Auditing Search Query Suggestion Bias Through Recursive Algorithm Interrogation
Fabian Haak, Philipp Schaer
TL;DR
This paper tackles bias in search query suggestions within political domains by addressing data sparsity with Recursive Algorithm Interrogation (RAI) to build suggestion trees that capture deeper, subliminal queries beyond top-level suggestions. It combines RAI-driven data collection, Word2Vec-based semantic vectorization, and three-cluster topical analysis with regression to detect group biases across gender, age, party, and role among German politicians. The approach yields a large, more complete dataset and reveals nuanced, often small, bias signals—most notably gender-related differences in cluster distributions and role-based shifts in topical exposure—challenging some prior findings that relied on more limited data.
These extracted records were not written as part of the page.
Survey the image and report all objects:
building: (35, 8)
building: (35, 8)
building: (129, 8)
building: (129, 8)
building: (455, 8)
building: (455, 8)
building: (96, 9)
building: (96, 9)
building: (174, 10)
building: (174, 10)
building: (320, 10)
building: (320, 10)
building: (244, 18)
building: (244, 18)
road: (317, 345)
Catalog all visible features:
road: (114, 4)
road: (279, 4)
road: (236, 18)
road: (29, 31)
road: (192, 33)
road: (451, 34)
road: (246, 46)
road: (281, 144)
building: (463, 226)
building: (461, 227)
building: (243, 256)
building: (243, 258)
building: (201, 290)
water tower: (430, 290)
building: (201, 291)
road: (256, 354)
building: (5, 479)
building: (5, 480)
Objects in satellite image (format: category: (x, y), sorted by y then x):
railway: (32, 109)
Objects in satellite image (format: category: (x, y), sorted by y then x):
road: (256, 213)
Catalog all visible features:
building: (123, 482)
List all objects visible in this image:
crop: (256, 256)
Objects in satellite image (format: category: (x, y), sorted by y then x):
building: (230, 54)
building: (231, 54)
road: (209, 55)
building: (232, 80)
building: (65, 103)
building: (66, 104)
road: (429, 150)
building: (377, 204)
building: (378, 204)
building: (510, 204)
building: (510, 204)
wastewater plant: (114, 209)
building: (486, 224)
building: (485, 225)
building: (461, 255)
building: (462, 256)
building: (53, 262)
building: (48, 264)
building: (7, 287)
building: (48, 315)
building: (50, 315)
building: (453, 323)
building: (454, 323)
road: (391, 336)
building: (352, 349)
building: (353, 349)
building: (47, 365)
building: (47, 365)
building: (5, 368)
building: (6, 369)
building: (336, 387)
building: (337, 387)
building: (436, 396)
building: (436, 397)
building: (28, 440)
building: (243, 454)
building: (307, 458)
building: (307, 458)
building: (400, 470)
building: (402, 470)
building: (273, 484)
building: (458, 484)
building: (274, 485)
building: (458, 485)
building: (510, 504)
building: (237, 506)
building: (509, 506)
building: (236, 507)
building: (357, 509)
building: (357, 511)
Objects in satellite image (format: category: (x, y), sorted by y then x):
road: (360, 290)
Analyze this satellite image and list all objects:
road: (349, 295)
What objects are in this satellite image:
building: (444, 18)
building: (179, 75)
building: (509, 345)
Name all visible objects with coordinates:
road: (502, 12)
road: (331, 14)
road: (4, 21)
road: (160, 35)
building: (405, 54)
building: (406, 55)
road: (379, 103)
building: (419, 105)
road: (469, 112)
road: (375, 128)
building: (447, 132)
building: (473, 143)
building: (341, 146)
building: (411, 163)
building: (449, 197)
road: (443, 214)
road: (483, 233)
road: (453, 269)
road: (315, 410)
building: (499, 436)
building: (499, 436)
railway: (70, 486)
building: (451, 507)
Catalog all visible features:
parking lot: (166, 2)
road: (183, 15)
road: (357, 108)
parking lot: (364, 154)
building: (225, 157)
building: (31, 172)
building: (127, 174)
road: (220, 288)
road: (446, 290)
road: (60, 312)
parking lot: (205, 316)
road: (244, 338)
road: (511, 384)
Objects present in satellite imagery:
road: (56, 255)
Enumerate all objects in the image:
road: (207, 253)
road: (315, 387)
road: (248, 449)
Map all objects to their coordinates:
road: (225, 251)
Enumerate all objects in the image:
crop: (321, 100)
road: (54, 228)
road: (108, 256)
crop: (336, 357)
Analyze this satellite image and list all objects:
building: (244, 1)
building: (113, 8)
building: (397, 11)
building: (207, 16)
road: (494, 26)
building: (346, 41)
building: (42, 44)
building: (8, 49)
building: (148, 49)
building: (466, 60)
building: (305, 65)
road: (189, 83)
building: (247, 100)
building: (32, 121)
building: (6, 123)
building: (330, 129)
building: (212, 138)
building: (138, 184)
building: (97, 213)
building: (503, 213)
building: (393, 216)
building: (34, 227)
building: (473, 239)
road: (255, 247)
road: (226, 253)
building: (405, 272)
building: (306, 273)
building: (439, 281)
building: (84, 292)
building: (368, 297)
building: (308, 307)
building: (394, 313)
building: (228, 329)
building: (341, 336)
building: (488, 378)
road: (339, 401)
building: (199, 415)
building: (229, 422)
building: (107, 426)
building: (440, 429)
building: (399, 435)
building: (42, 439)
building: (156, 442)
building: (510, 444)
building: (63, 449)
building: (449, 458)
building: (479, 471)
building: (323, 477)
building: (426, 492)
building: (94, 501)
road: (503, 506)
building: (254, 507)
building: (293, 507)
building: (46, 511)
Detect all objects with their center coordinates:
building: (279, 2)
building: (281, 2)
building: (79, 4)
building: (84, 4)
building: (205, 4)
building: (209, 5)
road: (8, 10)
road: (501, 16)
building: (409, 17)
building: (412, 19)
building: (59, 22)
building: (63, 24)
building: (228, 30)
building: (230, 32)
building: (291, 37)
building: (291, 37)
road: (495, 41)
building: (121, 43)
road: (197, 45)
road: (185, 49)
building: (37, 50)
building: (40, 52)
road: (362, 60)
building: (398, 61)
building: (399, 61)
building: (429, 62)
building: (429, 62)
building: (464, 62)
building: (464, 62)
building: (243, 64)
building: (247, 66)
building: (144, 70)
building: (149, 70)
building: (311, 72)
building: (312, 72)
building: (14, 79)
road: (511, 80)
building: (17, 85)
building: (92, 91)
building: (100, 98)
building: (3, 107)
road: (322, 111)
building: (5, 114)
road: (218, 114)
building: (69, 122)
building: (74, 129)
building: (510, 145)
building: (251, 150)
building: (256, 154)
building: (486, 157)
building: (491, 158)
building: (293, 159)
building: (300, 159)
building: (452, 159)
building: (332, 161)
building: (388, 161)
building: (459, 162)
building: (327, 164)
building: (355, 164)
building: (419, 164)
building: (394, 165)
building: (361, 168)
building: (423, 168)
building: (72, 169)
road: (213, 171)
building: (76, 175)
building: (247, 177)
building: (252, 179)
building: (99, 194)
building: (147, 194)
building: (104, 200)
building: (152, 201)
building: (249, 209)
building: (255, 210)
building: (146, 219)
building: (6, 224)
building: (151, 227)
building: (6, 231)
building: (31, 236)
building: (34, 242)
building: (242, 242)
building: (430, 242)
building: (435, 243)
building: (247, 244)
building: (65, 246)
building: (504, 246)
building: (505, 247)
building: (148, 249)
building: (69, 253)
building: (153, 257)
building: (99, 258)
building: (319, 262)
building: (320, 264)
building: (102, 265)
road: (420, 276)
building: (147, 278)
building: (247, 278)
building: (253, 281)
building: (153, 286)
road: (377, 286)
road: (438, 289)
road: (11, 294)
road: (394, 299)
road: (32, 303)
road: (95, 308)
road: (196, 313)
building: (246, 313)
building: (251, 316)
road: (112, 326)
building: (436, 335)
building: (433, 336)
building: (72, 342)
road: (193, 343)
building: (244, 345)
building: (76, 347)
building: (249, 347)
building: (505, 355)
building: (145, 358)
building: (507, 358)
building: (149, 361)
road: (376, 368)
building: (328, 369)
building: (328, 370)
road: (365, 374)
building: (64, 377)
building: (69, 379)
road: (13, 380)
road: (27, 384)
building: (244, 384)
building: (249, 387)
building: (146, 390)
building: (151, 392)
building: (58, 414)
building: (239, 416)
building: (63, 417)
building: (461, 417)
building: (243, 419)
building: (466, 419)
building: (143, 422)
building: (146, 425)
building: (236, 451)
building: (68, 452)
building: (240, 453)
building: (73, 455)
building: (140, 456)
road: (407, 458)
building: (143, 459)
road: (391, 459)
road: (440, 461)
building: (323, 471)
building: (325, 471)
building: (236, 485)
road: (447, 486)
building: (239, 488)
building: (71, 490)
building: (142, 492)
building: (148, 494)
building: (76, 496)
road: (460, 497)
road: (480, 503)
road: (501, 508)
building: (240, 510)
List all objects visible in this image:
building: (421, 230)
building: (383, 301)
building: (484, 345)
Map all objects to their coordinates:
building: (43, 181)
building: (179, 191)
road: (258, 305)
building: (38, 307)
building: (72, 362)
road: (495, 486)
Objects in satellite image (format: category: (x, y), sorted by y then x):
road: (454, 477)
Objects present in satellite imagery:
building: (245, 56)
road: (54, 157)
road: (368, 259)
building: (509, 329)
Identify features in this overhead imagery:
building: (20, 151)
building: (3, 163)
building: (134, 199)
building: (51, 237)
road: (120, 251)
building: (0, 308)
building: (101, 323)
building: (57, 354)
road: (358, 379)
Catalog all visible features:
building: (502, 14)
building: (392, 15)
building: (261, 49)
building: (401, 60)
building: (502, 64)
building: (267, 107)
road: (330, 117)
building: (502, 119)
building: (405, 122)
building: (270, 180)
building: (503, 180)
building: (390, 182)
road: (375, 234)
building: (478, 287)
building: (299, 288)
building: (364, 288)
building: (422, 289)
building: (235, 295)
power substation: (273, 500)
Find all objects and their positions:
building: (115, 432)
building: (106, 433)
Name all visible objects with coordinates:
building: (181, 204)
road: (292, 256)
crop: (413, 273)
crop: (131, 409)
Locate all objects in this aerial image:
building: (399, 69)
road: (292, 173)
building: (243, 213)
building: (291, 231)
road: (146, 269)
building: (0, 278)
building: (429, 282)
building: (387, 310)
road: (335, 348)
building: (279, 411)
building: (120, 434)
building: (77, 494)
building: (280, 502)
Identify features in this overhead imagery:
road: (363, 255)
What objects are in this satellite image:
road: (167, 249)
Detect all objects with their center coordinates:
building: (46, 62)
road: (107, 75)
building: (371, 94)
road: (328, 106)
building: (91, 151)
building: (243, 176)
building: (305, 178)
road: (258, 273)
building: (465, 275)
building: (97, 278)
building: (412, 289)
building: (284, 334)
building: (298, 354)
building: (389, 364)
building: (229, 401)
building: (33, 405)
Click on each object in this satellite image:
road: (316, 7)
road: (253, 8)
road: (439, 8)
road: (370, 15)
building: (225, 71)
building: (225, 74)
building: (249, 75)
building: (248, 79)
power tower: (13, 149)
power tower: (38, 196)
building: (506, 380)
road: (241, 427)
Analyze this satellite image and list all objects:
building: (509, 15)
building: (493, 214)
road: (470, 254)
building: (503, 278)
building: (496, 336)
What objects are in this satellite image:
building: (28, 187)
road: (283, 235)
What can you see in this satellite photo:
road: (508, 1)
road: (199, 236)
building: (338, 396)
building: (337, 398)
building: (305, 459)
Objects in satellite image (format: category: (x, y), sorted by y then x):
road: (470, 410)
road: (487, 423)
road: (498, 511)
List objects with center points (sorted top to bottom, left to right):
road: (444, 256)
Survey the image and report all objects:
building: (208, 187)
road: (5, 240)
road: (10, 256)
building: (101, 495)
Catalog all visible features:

The method demonstrates the potential of complete suggestion trees for bias auditing and suggests avenues to enhance validity through perception-aware metrics, broader engines, and domain expansion, with practical implications for understanding how suggestion systems shape political information consumption.
Abstract
Despite their important role in online information search, search query suggestions have not been researched as much as most other aspects of search engines. Although reasons for this are multi-faceted, the sparseness of context and the limited data basis of up to ten suggestions per search query pose the most significant problem in identifying bias in search query suggestions. The most proven method to reduce sparseness and improve the validity of bias identification of search query suggestions so far is to consider suggestions from subsequent searches over time for the same query. This work presents a new, alternative approach to search query bias identification that includes less high-level suggestions to deepen the data basis of bias analyses. We employ recursive algorithm interrogation techniques and create suggestion trees that enable access to more subliminal search query suggestions. Based on these suggestions, we investigate topical group bias in person-related searches in the political domain.